Reviews

Review: Machinal (Almeida Theatre)

Natalie Abrahami directs this revival of Sophie Treadwell’s 1928 play

Khali Best, Andrew Lewis, Emily Berrington and Nathalie Armin in Machinal
Khali Best, Andrew Lewis, Emily Berrington and Nathalie Armin in Machinal
© Johan Persson

Sophie Treadwell's radical drama about a woman trapped in the hostile environment of a patriarchal society is a dazzling piece of work. Literally so here, since lighting designer Jack Knowles snaps each short scene shut with two parallel lines of fierce, white light.

This highlights the agony of the woman's life, told in nine episodes. We meet our heroine first as Miss A in a typing pool, railing against the oppressive nature of her daily journey to work; by the close she is Helen Jones, convicted of murdering her husband, going to the electric chair still fighting against being forced to submit, still longing for a freedom that she cannot even describe. "God what a thing it is to be a woman!" she cries. "What you got to submit to! – to hell – and nobody says anything."

Machinal, written in 1928, has lost none of its cold fury, its expressionistic power to depict a woman trapped by a society that expects her to marry and conform. It is astonishingly modern; the scene in a speakeasy where Helen takes a lover is framed by a man persuading a reluctant woman to have an abortion, and a gay man seducing a young student. (It's odd to envisage Clark Gable in the midst of all this in the original production.)

Director Natalie Abrahami has chosen to emphasise this timelessness by deliberately blurring the time-frame. The office workers use old-fashioned typewriters, but by the close Helen's daughter is playing with an iPad. This frees the play from its period but renders some of its assumptions peculiar. Helen's sense of being imprisoned by the need to marry seems particularly tethered to a specific time and place.

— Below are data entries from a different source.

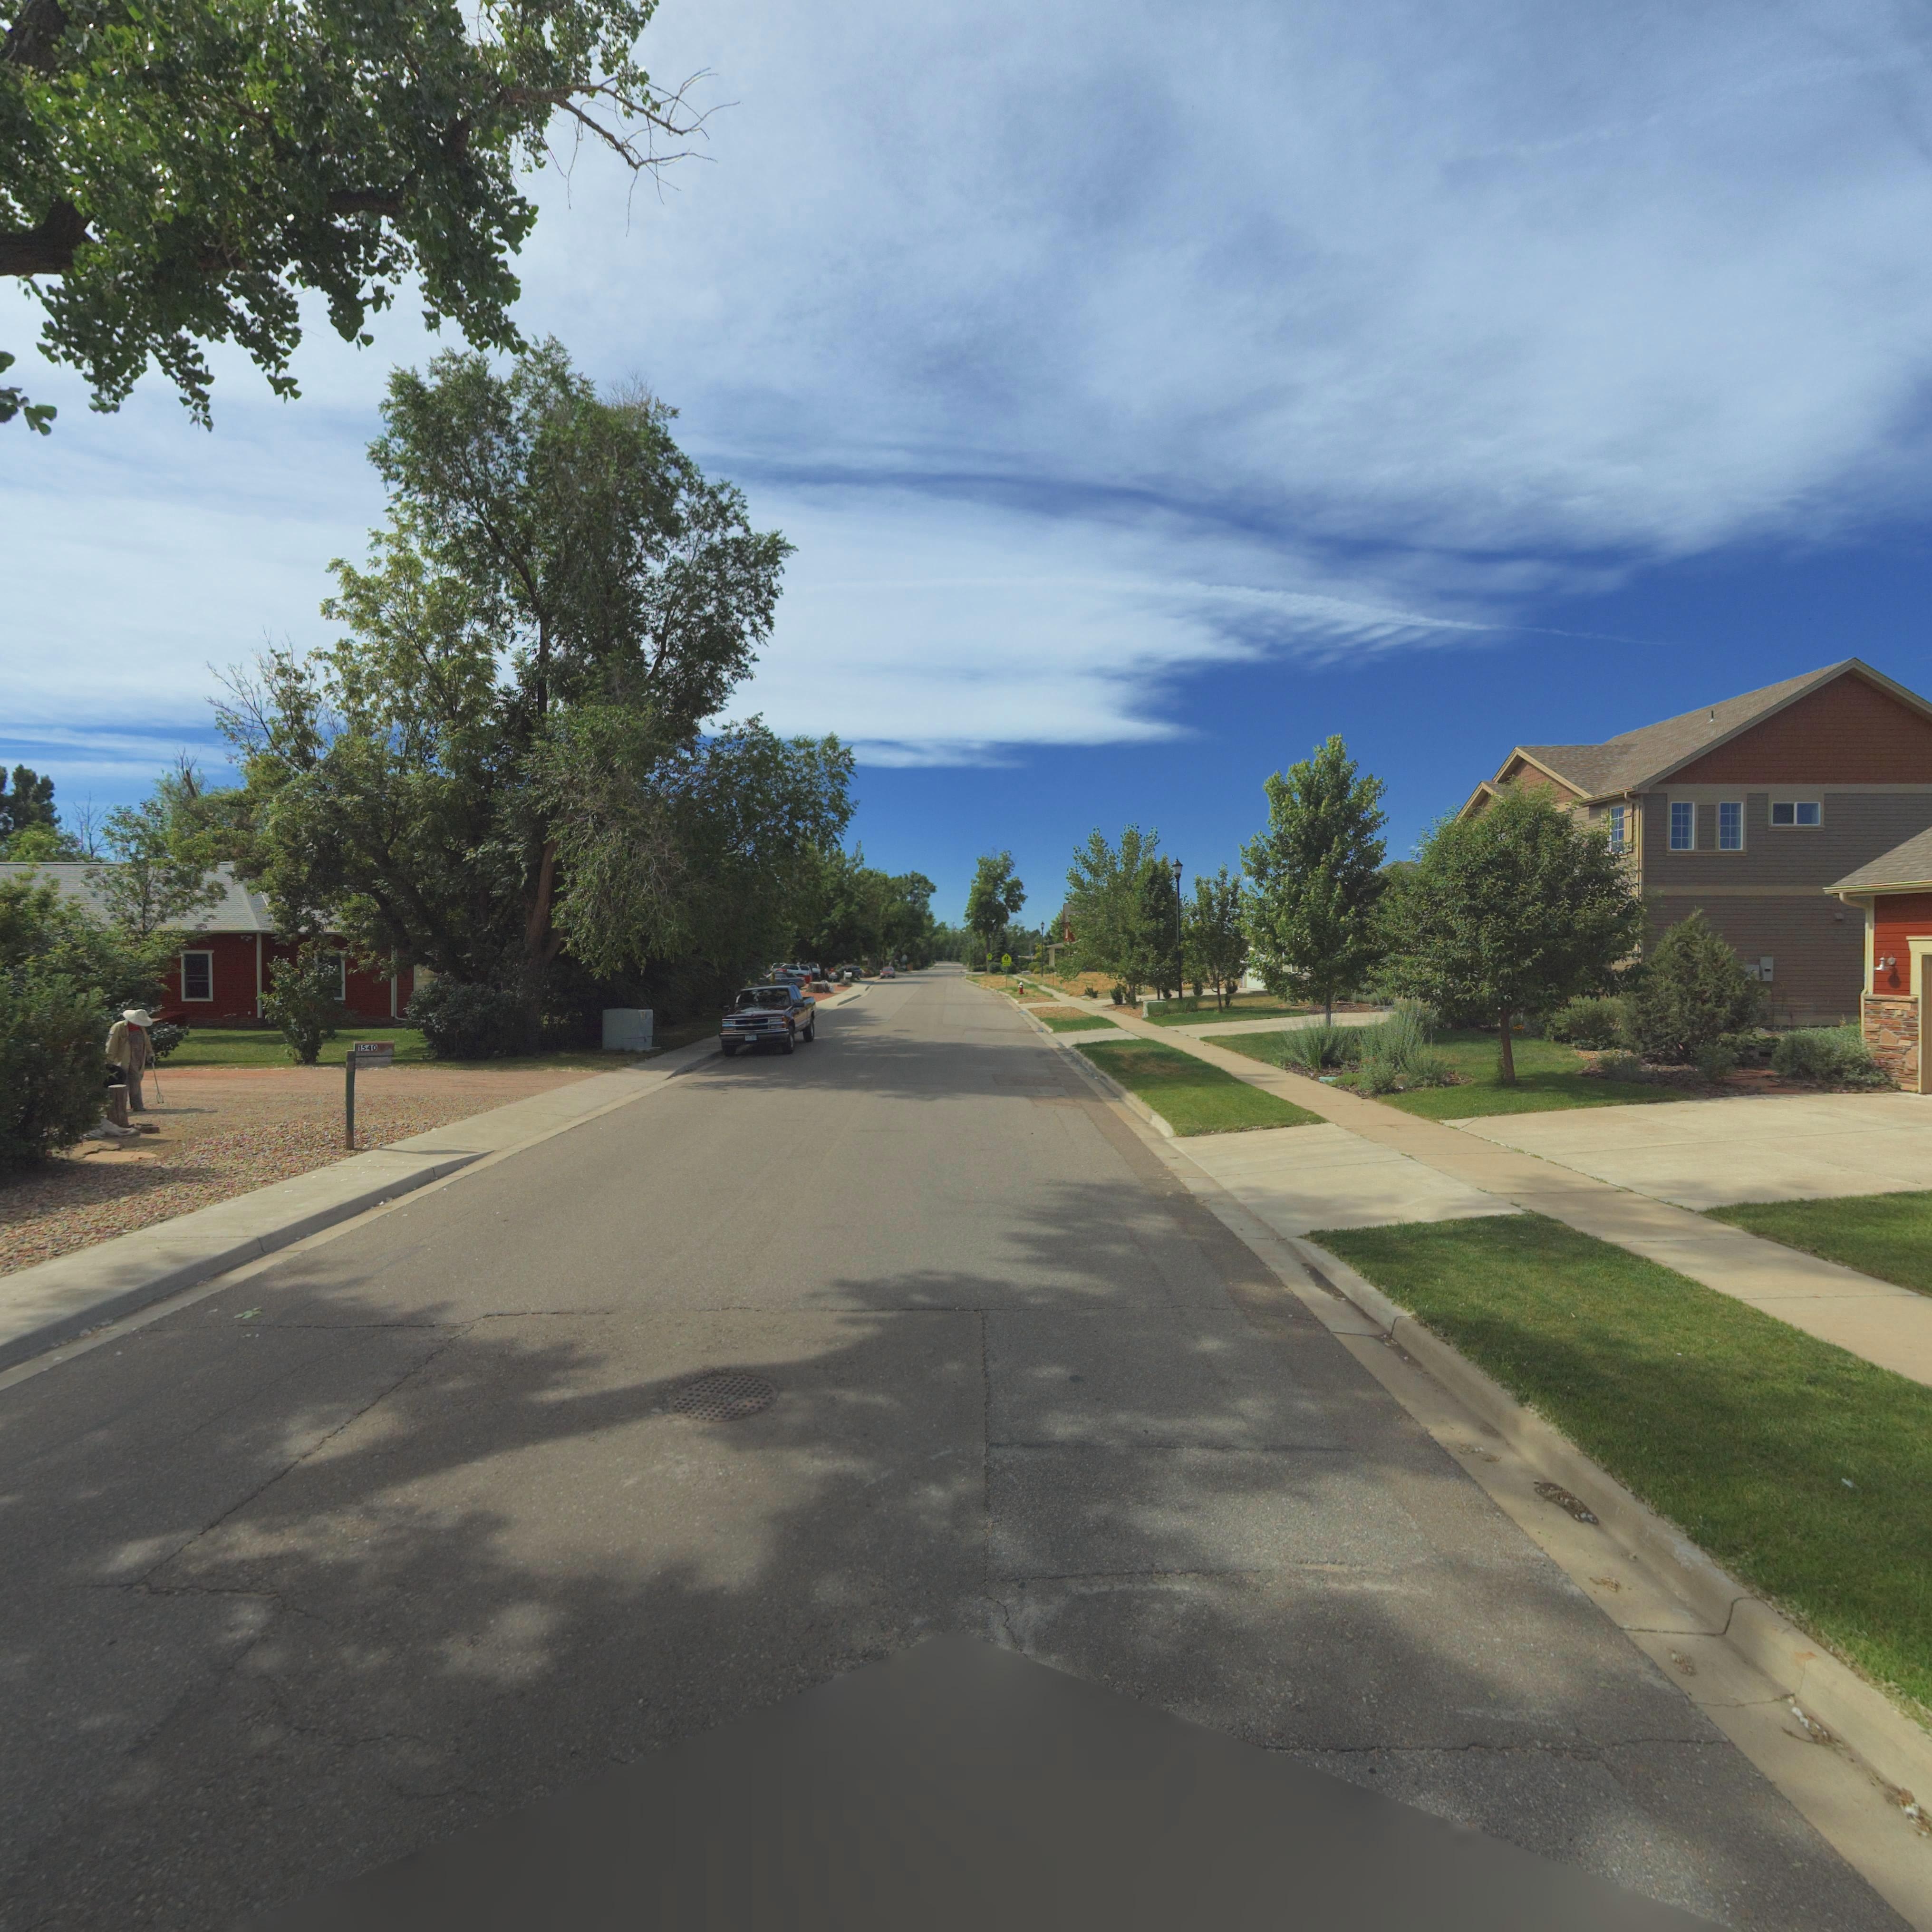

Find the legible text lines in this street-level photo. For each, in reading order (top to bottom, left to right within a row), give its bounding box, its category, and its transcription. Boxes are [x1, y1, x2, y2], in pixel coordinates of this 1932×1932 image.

[359, 1044, 377, 1051] StreetNumber: 1540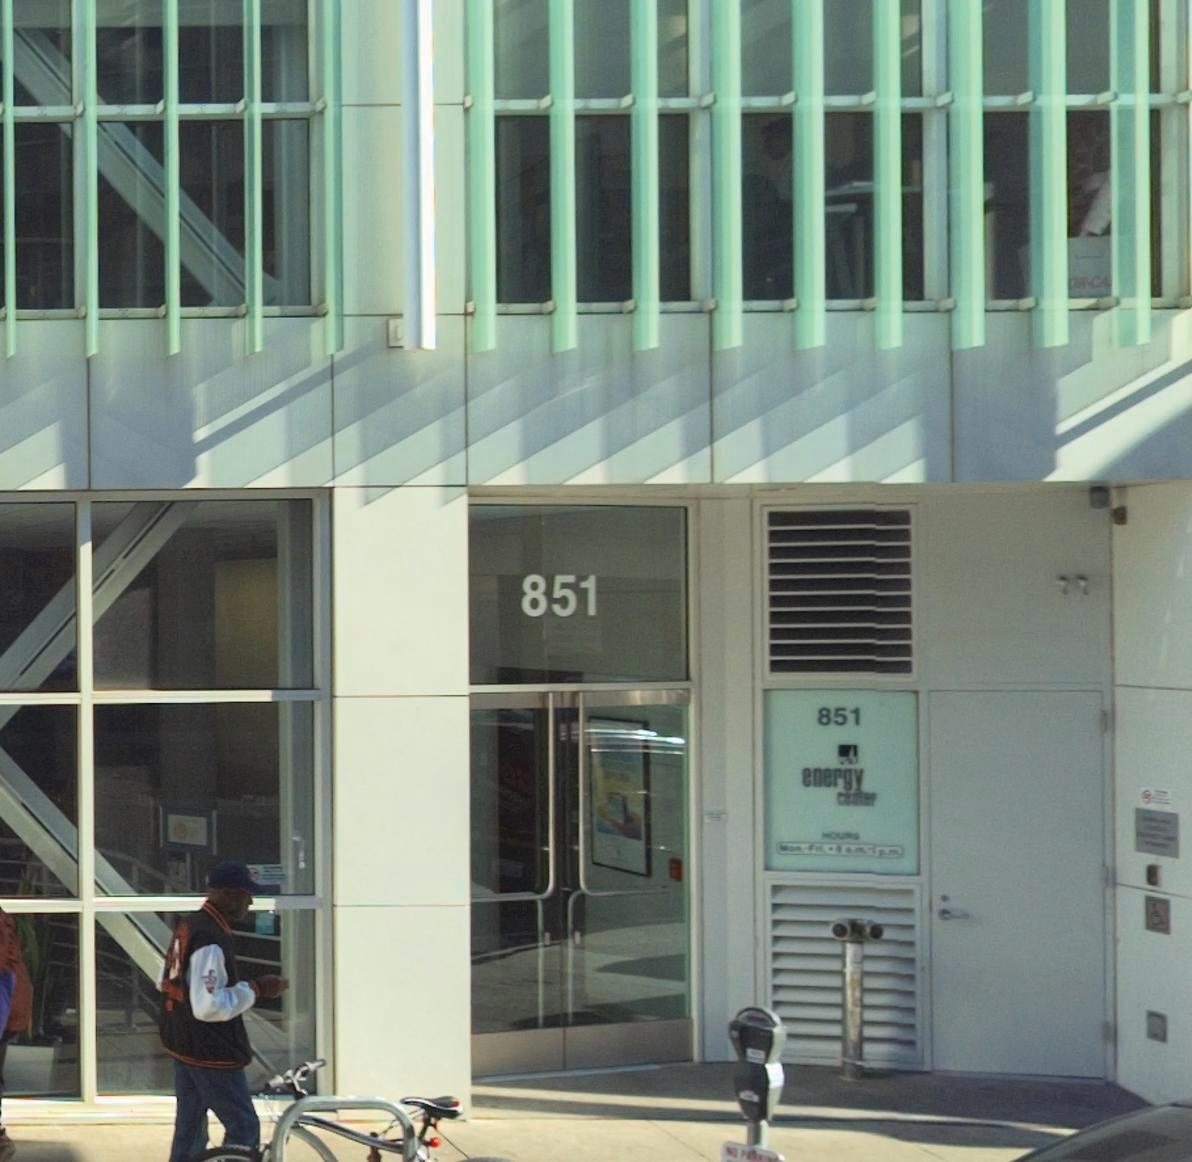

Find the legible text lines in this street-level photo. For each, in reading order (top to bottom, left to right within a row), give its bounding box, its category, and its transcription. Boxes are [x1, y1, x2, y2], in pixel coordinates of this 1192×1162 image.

[520, 573, 598, 618] StreetNumber: 851
[816, 706, 861, 727] StreetNumber: 851
[801, 766, 865, 792] BusinessName: energy
[836, 791, 877, 808] BusinessName: center
[820, 830, 861, 841] None: HOURS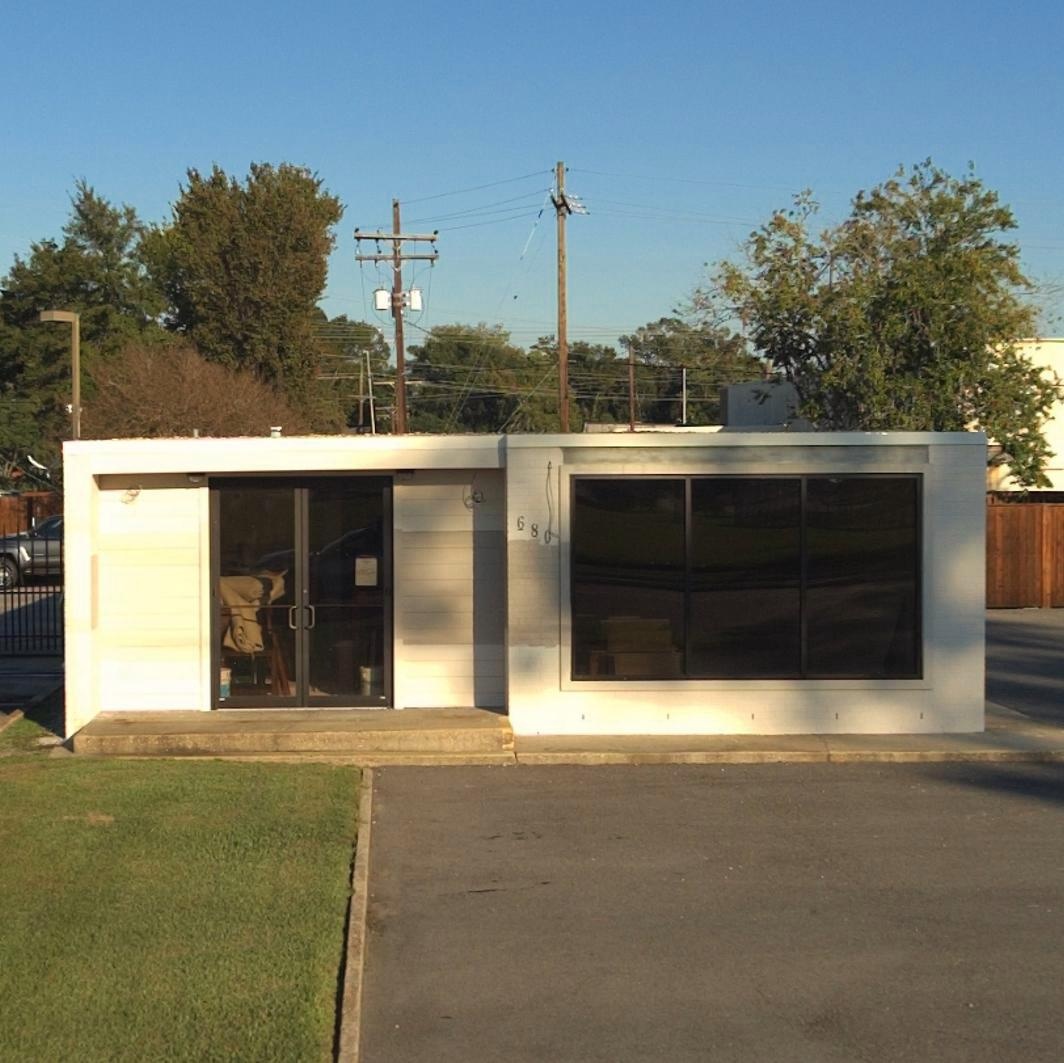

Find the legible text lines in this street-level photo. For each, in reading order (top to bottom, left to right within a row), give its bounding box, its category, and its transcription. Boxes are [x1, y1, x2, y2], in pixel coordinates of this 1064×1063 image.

[517, 515, 552, 545] StreetNumber: 680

Emily Berrington and the cast of Machinal
Emily Berrington and the cast of Machinal
© Johan Persson

But Miriam Buether's magnificent design helps to make sense of things – a mirrored ceiling reflecting back the action of each scene, whether it is a hotel room with a ghastly pink coverlet on the bed when Helen flinches from the attentions of Mr Jones (Jonathan Livingstone), the boss she marries for financial security, the rumpled sheets of her lover's bed, or the cold bleakness of the courtroom in which she is tried in "the trial of the century."

Abrahami never lets up the propulsive pace, the sense of rushing destiny, and is much assisted by a clever soundscape by Ben and Max Ringham which fills every scene with a clatter of noise, and under-stated choreography by Arthur Pita which finds naturalism and stylisation in a single gesture. In this carefully-crafted, deeply-felt setting, the woman's plight becomes less an expression of individual striving and more an existential scream of despair.

The problem, and it has been the problem in many productions of Machinal, is that Helen's combination of passivity and extraordinary sensitivity make her more a symbol than a figure to elicit sympathy. Emily Berrington plays her from the opening moment like a creature who is missing several layers of skin, maddened by modern life and its expectations. But she doesn't find a way to let us into her emotions; she remains essentially one-note and elusive.

This means that for all its shuddering intensity, Machinal remains here more a play to admire and wonder at than a revelatory insight into a woman's desperate soul. It is chilly as well as dazzling.